Me inclino ante tus tetas naranjas, sí. Genuflexión, genuflexión, y eso que sólo me interesan las mías, pero qué importa ese detalle. He obtenido una excusa para contenerme una semana y pasar de refilón otro post quejicoso. Adriana Bañares publicaba esta entrada que me dejó pensativa: ¿es verdad? ¿es una crítica? ¿es ironía fina? ¿un lamento, tal vez? Hasta el comentario que pongo arriba, entonces ya me quedó claro. No soy la única. Tampoco es un consuelo. Semana de atasco en la que había auto-prometido ser normal: intentar una reseña de algún libro que acabo de leer, escribir algo de actualidad... cualquier cosa, para no repetir la pesadez bloguera de quejas, y lloro, y me quejo y me quejo, calla ya por favor, ¡pum! patada en la vagina.
Es cansino, pero tenéis que perdonarme, no me doy cuenta. Pienso el post un minuto o un mes, lo publico y me olvido. Leído todo junto, uno tras otro, empieza a ser estomagante.
El post llega en pleno fragor de un relato de no-ficción que tenía entre manos. Toda la historia junta, los porqué y cómo, el significado de mi pseudónimo, etc. Claro, detallado y todo junto, para no quejarse más. Entonces, he descubierto una novedad recién publicada que me ha helado la sangre: la portada de una maldita nueva novela, no diré de quién, es casi idéntica a la que he hecho para un libro en proceso.
Es una sensación agridulce difícil de entender para la industria literaria. Es el pellizco en las tripas porque mi portada nunca verá la luz. Y porque yo misma he realizado la fotografía y la he retocado. Estoy segura que el autor de dicha novela ni siquiera sabe abrir el Photoshop.
Aceptemos que es cosa del inconsciente colectivo que está encrespado con tanta acceso a la información. La creatividad fluye y choca entre sí, porque hay tanta gente explicando tantas ideas al mismo tiempo, que alguna debe parecerse de manera inevitable.

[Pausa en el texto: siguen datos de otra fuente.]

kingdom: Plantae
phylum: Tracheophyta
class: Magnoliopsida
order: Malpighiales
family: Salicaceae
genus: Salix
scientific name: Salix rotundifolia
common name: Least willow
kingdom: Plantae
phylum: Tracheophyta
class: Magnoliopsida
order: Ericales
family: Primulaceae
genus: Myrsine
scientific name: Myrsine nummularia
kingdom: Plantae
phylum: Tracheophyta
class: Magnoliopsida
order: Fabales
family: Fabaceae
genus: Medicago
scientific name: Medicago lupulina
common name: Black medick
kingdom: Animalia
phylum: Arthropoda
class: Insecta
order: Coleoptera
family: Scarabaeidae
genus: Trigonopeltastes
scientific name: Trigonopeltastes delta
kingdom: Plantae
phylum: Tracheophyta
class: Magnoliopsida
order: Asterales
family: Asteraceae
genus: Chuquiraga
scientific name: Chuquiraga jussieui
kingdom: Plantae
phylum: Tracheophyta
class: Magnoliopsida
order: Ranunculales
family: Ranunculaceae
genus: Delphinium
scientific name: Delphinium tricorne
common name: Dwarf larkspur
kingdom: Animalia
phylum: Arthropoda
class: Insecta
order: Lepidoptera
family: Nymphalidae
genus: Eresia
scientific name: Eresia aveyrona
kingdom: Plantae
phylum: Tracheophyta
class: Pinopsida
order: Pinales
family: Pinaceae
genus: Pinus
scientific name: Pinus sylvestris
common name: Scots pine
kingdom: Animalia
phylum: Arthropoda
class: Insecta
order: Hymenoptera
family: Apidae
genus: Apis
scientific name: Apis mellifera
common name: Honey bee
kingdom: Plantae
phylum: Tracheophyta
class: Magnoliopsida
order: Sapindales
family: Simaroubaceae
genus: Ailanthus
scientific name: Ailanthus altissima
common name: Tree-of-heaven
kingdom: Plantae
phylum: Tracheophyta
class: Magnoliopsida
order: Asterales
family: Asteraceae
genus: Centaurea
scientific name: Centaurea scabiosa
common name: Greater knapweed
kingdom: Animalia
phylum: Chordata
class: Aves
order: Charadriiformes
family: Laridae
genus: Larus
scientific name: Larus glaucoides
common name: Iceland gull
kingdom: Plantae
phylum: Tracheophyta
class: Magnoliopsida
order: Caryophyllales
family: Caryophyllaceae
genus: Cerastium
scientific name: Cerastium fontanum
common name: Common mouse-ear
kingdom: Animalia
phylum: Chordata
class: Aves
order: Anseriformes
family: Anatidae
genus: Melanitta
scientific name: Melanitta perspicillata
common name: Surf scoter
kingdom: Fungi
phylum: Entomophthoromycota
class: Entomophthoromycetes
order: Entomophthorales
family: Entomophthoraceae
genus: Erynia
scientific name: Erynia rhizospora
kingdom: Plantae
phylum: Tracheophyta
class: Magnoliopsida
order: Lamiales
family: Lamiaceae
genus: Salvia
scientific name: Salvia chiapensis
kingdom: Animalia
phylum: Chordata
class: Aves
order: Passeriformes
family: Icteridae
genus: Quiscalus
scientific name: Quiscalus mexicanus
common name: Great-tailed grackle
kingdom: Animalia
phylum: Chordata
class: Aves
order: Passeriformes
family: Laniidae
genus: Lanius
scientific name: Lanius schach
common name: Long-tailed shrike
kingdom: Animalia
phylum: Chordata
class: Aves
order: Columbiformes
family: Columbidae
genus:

Pero es una cuestión de tripas que se revuelven. Recuerdo entonces un poema, de un libro publicado en 2006. Tampoco diré autor (más o menos conocido). Encontré por casualidad aquellos versos, que leí vorazmente porque llevaban el mismo título que uno mío. Mismo título, mismos versos, una coma cambiada de sitio y una palabra sustituída por su sinónimo. Un plagio en toda regla de mi poema, incluído a su vez en un libro de 2003, SIN PUBLICAR pero sí registrado. Curiosamente, enviado a un certamen en el que este autor era jurado.
A quién se protesta en estos casos. ¿Vale de algo protestar? ¿Y cuántos poemas como ese no andaran ya publicados, sin que yo lo sepa?
La poesía da dolor de tripas. Sobre todo por hambre.